BY DAN FUMANO
After more than 40 months of paid suspension, a B.C. Mountie was exonerated Tuesday in a swift two-minute phone call.
It’s the latest twist in a case that stemmed from a fall 2012 incident in which two cars were reported stolen from the Osoyoos home of Const. Amit Goyal. Since then, Goyal has faced a criminal investigation, a separate civil lawsuit, and has seen his RCMP conduct hearing rescheduled at least six times since disciplinary action began in November 2013.
The saga’s latest chapter ended Tuesday, when the RCMP withdrew all charges and exonerated Goyal, clearing the way for him to return to active duty. The hearing was held via video- and tele-conference, with three RCMP adjudication board officers dialling in from Regina, Edmonton, and Ottawa.
The last time the adjudication board convened in person, in a Richmond hotel in September, the matter was adjourned after Goyal’s lawyer John Benkendorf told the hearing that after reviewing new evidence, he felt “this hearing would be an embarrassment for the RCMP were it to proceed.”
Goyal was facing “extremely serious allegations,” Benkendorf said after Tuesday’s hearing. He had been accused of committing insurance fraud by allegedly abandoning his Audi S5 and an on-loan Ford Ranger on Anarchist Mountain on the outskirts of Osoyoos, torching them and then reporting them stolen.

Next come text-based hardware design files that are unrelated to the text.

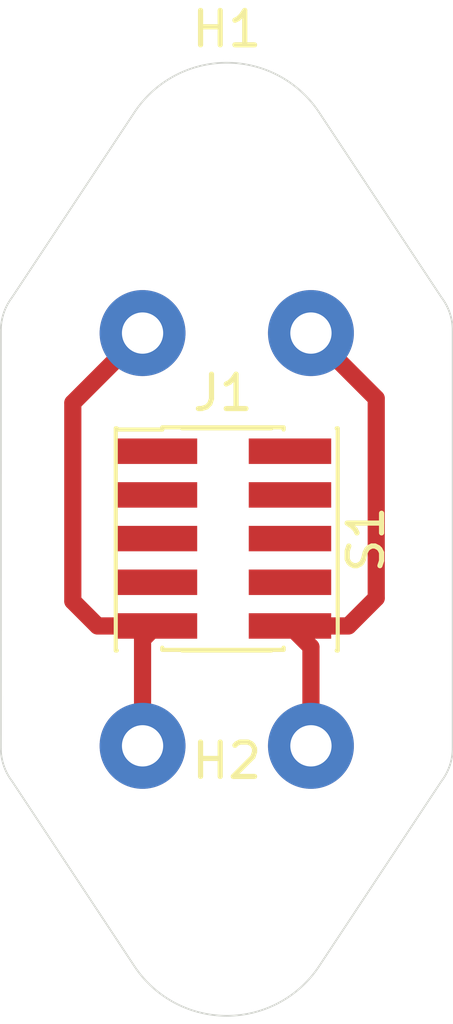
<source format=kicad_pcb>
(kicad_pcb (version 20171130) (host pcbnew "(5.1.10-1-10_14)")

  (general
    (thickness 1.6)
    (drawings 12)
    (tracks 14)
    (zones 0)
    (modules 4)
    (nets 3)
  )

  (page A4)
  (layers
    (0 F.Cu signal)
    (31 B.Cu signal)
    (32 B.Adhes user)
    (33 F.Adhes user)
    (34 B.Paste user)
    (35 F.Paste user)
    (36 B.SilkS user)
    (37 F.SilkS user)
    (38 B.Mask user)
    (39 F.Mask user)
    (40 Dwgs.User user)
    (41 Cmts.User user)
    (42 Eco1.User user)
    (43 Eco2.User user)
    (44 Edge.Cuts user)
    (45 Margin user)
    (46 B.CrtYd user hide)
    (47 F.CrtYd user hide)
    (48 B.Fab user)
    (49 F.Fab user hide)
  )

  (setup
    (last_trace_width 0.5)
    (trace_clearance 0.4)
    (zone_clearance 0.508)
    (zone_45_only no)
    (trace_min 0.2)
    (via_size 0.8)
    (via_drill 0.4)
    (via_min_size 0.4)
    (via_min_drill 0.3)
    (uvia_size 0.3)
    (uvia_drill 0.1)
    (uvias_allowed no)
    (uvia_min_size 0.2)
    (uvia_min_drill 0.1)
    (edge_width 0.05)
    (segment_width 0.2)
    (pcb_text_width 0.3)
    (pcb_text_size 1.5 1.5)
    (mod_edge_width 0.12)
    (mod_text_size 1 1)
    (mod_text_width 0.15)
    (pad_size 3.2 3.2)
    (pad_drill 3.2)
    (pad_to_mask_clearance 0.051)
    (solder_mask_min_width 0.25)
    (aux_axis_origin 0 0)
    (visible_elements FFFFFF7F)
    (pcbplotparams
      (layerselection 0x010fc_ffffffff)
      (usegerberextensions false)
      (usegerberattributes false)
      (usegerberadvancedattributes false)
      (creategerberjobfile false)
      (excludeedgelayer true)
      (linewidth 0.150000)
      (plotframeref false)
      (viasonmask false)
      (mode 1)
      (useauxorigin false)
      (hpglpennumber 1)
      (hpglpenspeed 20)
      (hpglpendiameter 15.000000)
      (psnegative false)
      (psa4output false)
      (plotreference true)
      (plotvalue true)
      (plotinvisibletext false)
      (padsonsilk false)
      (subtractmaskfromsilk false)
      (outputformat 1)
      (mirror false)
      (drillshape 1)
      (scaleselection 1)
      (outputdirectory ""))
  )

  (net 0 "")
  (net 1 "Net-(J1-Pad10)")
  (net 2 "Net-(J1-Pad9)")

  (net_class Default "This is the default net class."
    (clearance 0.4)
    (trace_width 0.5)
    (via_dia 0.8)
    (via_drill 0.4)
    (uvia_dia 0.3)
    (uvia_drill 0.1)
    (add_net "Net-(J1-Pad1)")
    (add_net "Net-(J1-Pad10)")
    (add_net "Net-(J1-Pad2)")
    (add_net "Net-(J1-Pad3)")
    (add_net "Net-(J1-Pad4)")
    (add_net "Net-(J1-Pad5)")
    (add_net "Net-(J1-Pad6)")
    (add_net "Net-(J1-Pad7)")
    (add_net "Net-(J1-Pad8)")
    (add_net "Net-(J1-Pad9)")
  )

  (module MountingHole:MountingHole_3.2mm_M3 (layer F.Cu) (tedit 56D1B4CB) (tstamp 60EC117B)
    (at 151.8 117.51)
    (descr "Mounting Hole 3.2mm, no annular, M3")
    (tags "mounting hole 3.2mm no annular m3")
    (path /60EC1B46)
    (attr virtual)
    (fp_text reference H2 (at 0 -4.2) (layer F.SilkS)
      (effects (font (size 1 1) (thickness 0.15)))
    )
    (fp_text value MountingHole (at 0 4.2) (layer F.Fab)
      (effects (font (size 1 1) (thickness 0.15)))
    )
    (fp_text user %R (at 0.3 0) (layer F.Fab)
      (effects (font (size 1 1) (thickness 0.15)))
    )
    (fp_circle (center 0 0) (end 3.2 0) (layer Cmts.User) (width 0.15))
    (fp_circle (center 0 0) (end 3.45 0) (layer F.CrtYd) (width 0.05))
    (pad 1 np_thru_hole circle (at 0 0) (size 3.2 3.2) (drill 3.2) (layers *.Cu *.Mask))
  )

  (module fab:TACTILE-SWITCH-12mm-5mmH (layer F.Cu) (tedit 5F9174C1) (tstamp 5F91EBDF)
    (at 151.8 106.875 270)
    (descr "tactile push button, 6x6mm e.g. PTS645xx series, height=9.5mm")
    (tags "tact sw push 6mm smd")
    (path /5F91776D)
    (attr smd)
    (fp_text reference S1 (at 0 -4.05 90) (layer F.SilkS)
      (effects (font (size 1 1) (thickness 0.15)))
    )
    (fp_text value 12mm-SWITCH (at 0.02032 7.24408 90) (layer F.Fab)
      (effects (font (size 1 1) (thickness 0.15)))
    )
    (fp_circle (center 0 0) (end 3 0) (layer F.Fab) (width 0.1))
    (fp_line (start -3.23 3.23) (end 3.23 3.23) (layer F.SilkS) (width 0.12))
    (fp_line (start -3.23 -1.3) (end -3.23 1.3) (layer F.SilkS) (width 0.12))
    (fp_line (start -3.23 -3.23) (end 3.23 -3.23) (layer F.SilkS) (width 0.12))
    (fp_line (start 3.23 -1.3) (end 3.23 1.3) (layer F.SilkS) (width 0.12))
    (fp_line (start -3.23 -3.2) (end -3.23 -3.23) (layer F.SilkS) (width 0.12))
    (fp_line (start -3.23 3.23) (end -3.23 3.2) (layer F.SilkS) (width 0.12))
    (fp_line (start 3.23 3.23) (end 3.23 3.2) (layer F.SilkS) (width 0.12))
    (fp_line (start 3.23 -3.23) (end 3.23 -3.2) (layer F.SilkS) (width 0.12))
    (fp_line (start -6 -6) (end 6 -6) (layer F.CrtYd) (width 0.05))
    (fp_line (start -6 6) (end 6 6) (layer F.CrtYd) (width 0.05))
    (fp_line (start -6 -6) (end -6 6) (layer F.CrtYd) (width 0.05))
    (fp_line (start 6 6) (end 6 -6) (layer F.CrtYd) (width 0.05))
    (fp_line (start 4.68656 -5.30124) (end -4.68656 -5.30124) (layer F.Fab) (width 0.1))
    (fp_line (start 4.68656 5.30124) (end 4.68656 -5.30124) (layer F.Fab) (width 0.1))
    (fp_line (start -4.68884 5.30352) (end 4.68884 5.30352) (layer F.Fab) (width 0.1))
    (fp_line (start -4.68656 -5.30124) (end -4.68656 5.30124) (layer F.Fab) (width 0.1))
    (fp_text user %R (at 0 -4.05 90) (layer F.Fab)
      (effects (font (size 1 1) (thickness 0.15)))
    )
    (pad 4 thru_hole circle (at 6 2.45 270) (size 2.5 2.5) (drill 1.2) (layers *.Cu *.Mask)
      (net 2 "Net-(J1-Pad9)"))
    (pad 2 thru_hole circle (at 6 -2.45 270) (size 2.5 2.5) (drill 1.2) (layers *.Cu *.Mask)
      (net 1 "Net-(J1-Pad10)"))
    (pad 1 thru_hole circle (at -6 -2.45 270) (size 2.5 2.5) (drill 1.2) (layers *.Cu *.Mask)
      (net 1 "Net-(J1-Pad10)"))
    (pad 3 thru_hole circle (at -6 2.45 270) (size 2.5 2.5) (drill 1.2) (layers *.Cu *.Mask)
      (net 2 "Net-(J1-Pad9)"))
    (model ${KISYS3DMOD}/Button_Switch_SMD.3dshapes/SW_PUSH_6mm_H9.5mm.wrl
      (at (xyz 0 0 0))
      (scale (xyz 1 1 1))
      (rotate (xyz 0 0 0))
    )
  )

  (module MountingHole:MountingHole_3.2mm_M3 (layer F.Cu) (tedit 60EC12D0) (tstamp 60EB269C)
    (at 151.8 96.24)
    (descr "Mounting Hole 3.2mm, no annular, M3")
    (tags "mounting hole 3.2mm no annular m3")
    (path /60EB20FA)
    (attr virtual)
    (fp_text reference H1 (at 0 -4.2) (layer F.SilkS)
      (effects (font (size 1 1) (thickness 0.15)))
    )
    (fp_text value MountingHole (at 0 4.2) (layer F.Fab)
      (effects (font (size 1 1) (thickness 0.15)))
    )
    (fp_circle (center 0 0) (end 3.45 0) (layer F.CrtYd) (width 0.05))
    (fp_circle (center 0 0) (end 3.2 0) (layer Cmts.User) (width 0.15))
    (fp_text user %R (at 0.3 0) (layer F.Fab)
      (effects (font (size 1 1) (thickness 0.15)))
    )
    (pad "" np_thru_hole circle (at 0 -0.14) (size 3.2 3.2) (drill 3.2) (layers *.Cu *.Mask))
  )

  (module Connector_PinHeader_1.27mm:PinHeader_2x05_P1.27mm_Vertical_SMD (layer F.Cu) (tedit 59FED6E3) (tstamp 60EB1CFA)
    (at 151.69 106.85)
    (descr "surface-mounted straight pin header, 2x05, 1.27mm pitch, double rows")
    (tags "Surface mounted pin header SMD 2x05 1.27mm double row")
    (path /5F91A4C2)
    (attr smd)
    (fp_text reference J1 (at 0 -4.235) (layer F.SilkS)
      (effects (font (size 1 1) (thickness 0.15)))
    )
    (fp_text value Conn_02x05_Odd_Even (at 0 4.235) (layer F.Fab)
      (effects (font (size 1 1) (thickness 0.15)))
    )
    (fp_line (start 4.3 -3.7) (end -4.3 -3.7) (layer F.CrtYd) (width 0.05))
    (fp_line (start 4.3 3.7) (end 4.3 -3.7) (layer F.CrtYd) (width 0.05))
    (fp_line (start -4.3 3.7) (end 4.3 3.7) (layer F.CrtYd) (width 0.05))
    (fp_line (start -4.3 -3.7) (end -4.3 3.7) (layer F.CrtYd) (width 0.05))
    (fp_line (start 1.765 3.17) (end 1.765 3.235) (layer F.SilkS) (width 0.12))
    (fp_line (start -1.765 3.17) (end -1.765 3.235) (layer F.SilkS) (width 0.12))
    (fp_line (start 1.765 -3.235) (end 1.765 -3.17) (layer F.SilkS) (width 0.12))
    (fp_line (start -1.765 -3.235) (end -1.765 -3.17) (layer F.SilkS) (width 0.12))
    (fp_line (start -3.09 -3.17) (end -1.765 -3.17) (layer F.SilkS) (width 0.12))
    (fp_line (start -1.765 3.235) (end 1.765 3.235) (layer F.SilkS) (width 0.12))
    (fp_line (start -1.765 -3.235) (end 1.765 -3.235) (layer F.SilkS) (width 0.12))
    (fp_line (start 2.75 2.74) (end 1.705 2.74) (layer F.Fab) (width 0.1))
    (fp_line (start 2.75 2.34) (end 2.75 2.74) (layer F.Fab) (width 0.1))
    (fp_line (start 1.705 2.34) (end 2.75 2.34) (layer F.Fab) (width 0.1))
    (fp_line (start -2.75 2.74) (end -1.705 2.74) (layer F.Fab) (width 0.1))
    (fp_line (start -2.75 2.34) (end -2.75 2.74) (layer F.Fab) (width 0.1))
    (fp_line (start -1.705 2.34) (end -2.75 2.34) (layer F.Fab) (width 0.1))
    (fp_line (start 2.75 1.47) (end 1.705 1.47) (layer F.Fab) (width 0.1))
    (fp_line (start 2.75 1.07) (end 2.75 1.47) (layer F.Fab) (width 0.1))
    (fp_line (start 1.705 1.07) (end 2.75 1.07) (layer F.Fab) (width 0.1))
    (fp_line (start -2.75 1.47) (end -1.705 1.47) (layer F.Fab) (width 0.1))
    (fp_line (start -2.75 1.07) (end -2.75 1.47) (layer F.Fab) (width 0.1))
    (fp_line (start -1.705 1.07) (end -2.75 1.07) (layer F.Fab) (width 0.1))
    (fp_line (start 2.75 0.2) (end 1.705 0.2) (layer F.Fab) (width 0.1))
    (fp_line (start 2.75 -0.2) (end 2.75 0.2) (layer F.Fab) (width 0.1))
    (fp_line (start 1.705 -0.2) (end 2.75 -0.2) (layer F.Fab) (width 0.1))
    (fp_line (start -2.75 0.2) (end -1.705 0.2) (layer F.Fab) (width 0.1))
    (fp_line (start -2.75 -0.2) (end -2.75 0.2) (layer F.Fab) (width 0.1))
    (fp_line (start -1.705 -0.2) (end -2.75 -0.2) (layer F.Fab) (width 0.1))
    (fp_line (start 2.75 -1.07) (end 1.705 -1.07) (layer F.Fab) (width 0.1))
    (fp_line (start 2.75 -1.47) (end 2.75 -1.07) (layer F.Fab) (width 0.1))
    (fp_line (start 1.705 -1.47) (end 2.75 -1.47) (layer F.Fab) (width 0.1))
    (fp_line (start -2.75 -1.07) (end -1.705 -1.07) (layer F.Fab) (width 0.1))
    (fp_line (start -2.75 -1.47) (end -2.75 -1.07) (layer F.Fab) (width 0.1))
    (fp_line (start -1.705 -1.47) (end -2.75 -1.47) (layer F.Fab) (width 0.1))
    (fp_line (start 2.75 -2.34) (end 1.705 -2.34) (layer F.Fab) (width 0.1))
    (fp_line (start 2.75 -2.74) (end 2.75 -2.34) (layer F.Fab) (width 0.1))
    (fp_line (start 1.705 -2.74) (end 2.75 -2.74) (layer F.Fab) (width 0.1))
    (fp_line (start -2.75 -2.34) (end -1.705 -2.34) (layer F.Fab) (width 0.1))
    (fp_line (start -2.75 -2.74) (end -2.75 -2.34) (layer F.Fab) (width 0.1))
    (fp_line (start -1.705 -2.74) (end -2.75 -2.74) (layer F.Fab) (width 0.1))
    (fp_line (start 1.705 -3.175) (end 1.705 3.175) (layer F.Fab) (width 0.1))
    (fp_line (start -1.705 -2.74) (end -1.27 -3.175) (layer F.Fab) (width 0.1))
    (fp_line (start -1.705 3.175) (end -1.705 -2.74) (layer F.Fab) (width 0.1))
    (fp_line (start -1.27 -3.175) (end 1.705 -3.175) (layer F.Fab) (width 0.1))
    (fp_line (start 1.705 3.175) (end -1.705 3.175) (layer F.Fab) (width 0.1))
    (fp_text user %R (at 0 0 90) (layer F.Fab)
      (effects (font (size 1 1) (thickness 0.15)))
    )
    (pad 10 smd rect (at 1.95 2.54) (size 2.4 0.74) (layers F.Cu F.Paste F.Mask)
      (net 1 "Net-(J1-Pad10)"))
    (pad 9 smd rect (at -1.95 2.54) (size 2.4 0.74) (layers F.Cu F.Paste F.Mask)
      (net 2 "Net-(J1-Pad9)"))
    (pad 8 smd rect (at 1.95 1.27) (size 2.4 0.74) (layers F.Cu F.Paste F.Mask))
    (pad 7 smd rect (at -1.95 1.27) (size 2.4 0.74) (layers F.Cu F.Paste F.Mask))
    (pad 6 smd rect (at 1.95 0) (size 2.4 0.74) (layers F.Cu F.Paste F.Mask))
    (pad 5 smd rect (at -1.95 0) (size 2.4 0.74) (layers F.Cu F.Paste F.Mask))
    (pad 4 smd rect (at 1.95 -1.27) (size 2.4 0.74) (layers F.Cu F.Paste F.Mask))
    (pad 3 smd rect (at -1.95 -1.27) (size 2.4 0.74) (layers F.Cu F.Paste F.Mask))
    (pad 2 smd rect (at 1.95 -2.54) (size 2.4 0.74) (layers F.Cu F.Paste F.Mask))
    (pad 1 smd rect (at -1.95 -2.54) (size 2.4 0.74) (layers F.Cu F.Paste F.Mask))
    (model ${KISYS3DMOD}/Connector_PinHeader_1.27mm.3dshapes/PinHeader_2x05_P1.27mm_Vertical_SMD.wrl
      (at (xyz 0 0 0))
      (scale (xyz 1 1 1))
      (rotate (xyz 0 0 0))
    )
  )

  (gr_arc (start 156.787875 100.799999) (end 158.05 99.84) (angle 36.9) (layer Edge.Cuts) (width 0.05) (tstamp 60EC1493))
  (gr_arc (start 151.8 96.24) (end 154.475 94.44) (angle -112.1) (layer Edge.Cuts) (width 0.05) (tstamp 60EC1422))
  (gr_line (start 149.125849 94.43874) (end 145.550849 99.83874) (layer Edge.Cuts) (width 0.05) (tstamp 60EC148A))
  (gr_line (start 154.475 94.44) (end 158.05 99.84) (layer Edge.Cuts) (width 0.05) (tstamp 60EC1490))
  (gr_arc (start 146.812974 100.798739) (end 145.550849 99.83874) (angle -36.9) (layer Edge.Cuts) (width 0.05) (tstamp 60EC148D))
  (gr_line (start 149.125 119.3) (end 145.55 113.9) (layer Edge.Cuts) (width 0.05) (tstamp 60EC13F9))
  (gr_line (start 145.226421 112.949891) (end 145.227269 100.788848) (layer Edge.Cuts) (width 0.05) (tstamp 60EC13F8))
  (gr_arc (start 146.812126 112.94) (end 145.550001 113.899999) (angle 36.9) (layer Edge.Cuts) (width 0.05) (tstamp 60EC13F7))
  (gr_arc (start 156.787874 112.94) (end 158.049999 113.899999) (angle -36.9) (layer Edge.Cuts) (width 0.05))
  (gr_arc (start 151.8 117.5) (end 149.125 119.3) (angle -112.1) (layer Edge.Cuts) (width 0.05))
  (gr_line (start 154.475 119.3) (end 158.05 113.9) (layer Edge.Cuts) (width 0.05))
  (gr_line (start 158.373579 112.949891) (end 158.37358 100.790108) (layer Edge.Cuts) (width 0.05) (tstamp 60EC13E6))

  (segment (start 153.7 100.325) (end 154.25 100.875) (width 0.5) (layer F.Cu) (net 1))
  (segment (start 154.25 110) (end 153.64 109.39) (width 0.5) (layer F.Cu) (net 1))
  (segment (start 154.25 112.875) (end 154.25 110) (width 0.5) (layer F.Cu) (net 1))
  (segment (start 155.34 109.39) (end 153.64 109.39) (width 0.5) (layer F.Cu) (net 1))
  (segment (start 156.15 108.58) (end 155.34 109.39) (width 0.5) (layer F.Cu) (net 1))
  (segment (start 156.15 102.775) (end 156.15 108.58) (width 0.5) (layer F.Cu) (net 1))
  (segment (start 154.25 100.875) (end 156.15 102.775) (width 0.5) (layer F.Cu) (net 1))
  (segment (start 149.8 100.425) (end 149.35 100.875) (width 0.5) (layer F.Cu) (net 2))
  (segment (start 149.35 109.78) (end 149.74 109.39) (width 0.5) (layer F.Cu) (net 2))
  (segment (start 149.35 112.875) (end 149.35 109.78) (width 0.5) (layer F.Cu) (net 2))
  (segment (start 147.32 102.905) (end 149.35 100.875) (width 0.5) (layer F.Cu) (net 2))
  (segment (start 147.32 108.67) (end 147.32 102.905) (width 0.5) (layer F.Cu) (net 2))
  (segment (start 148.04 109.39) (end 147.32 108.67) (width 0.5) (layer F.Cu) (net 2))
  (segment (start 149.74 109.39) (end 148.04 109.39) (width 0.5) (layer F.Cu) (net 2))

)

</source>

In the two-minute hearing, the lawyer representing the RCMP, John Reid, said new evidence submitted by Benkendorf in September was “persuasive enough” to convince Deputy Commissioner Craig Callens “it is not in the public interest to proceed, as there is no reasonable likelihood of substantiation.”
“The member (Goyal) has been exonerated by this evidence,” Reid said.
The chair of the adjudication board, Insp. Bernard Tremblay said from Ottawa: “Alright, well, since the allegations are withdrawn, there is nothing left for this board to adjudicate. So, Const. Goyal, unless you’re suspended for any other reason, I expect you’ll be returning to active duty shortly, and wish you good luck going forward. This concludes the proceedings.”
In a statement after Tuesday’s hearing, Callens said: “This protracted process and lack of timely resolution is why the RCMP welcomed the legislative changes to the RCMP Act in 2014. The new conduct process allows misconduct to be addressed in a more responsive, timely and effective manner.”
B.C. RCMP Sgt. Annie Linteau said in an email that Goyal “will have to complete all mandatory requirements before returning to full duty,” but as for a timeline, “that is a difficult question to answer.”
Goyal was not able to comment on the case, Benkendorf said, but he was “relieved it’s over,” glad to be cleared, and eager to return to duty.
“It’s fair to say, in the 16 years I’ve been a lawyer, I’ve never seen a case like this,” Benkendorf said. “I’ve never had something like that, where it was such a difference between what it appeared to be, and what it actually was.”
An early suspect in the car thefts was a local man with a criminal record, court filings show. But the investigation soon turned to Goyal, and RCMP officers from an outside detachment told The Province in 2014 they recommended criminal charges of arson and fraud against Goyal, though the charges were never approved by the Criminal Justice Branch. Goyal was also named in a civil lawsuit filed last June by a former Osoyoos resident, although there has been no activity on the file in the past year, and it was unclear if the action would proceed.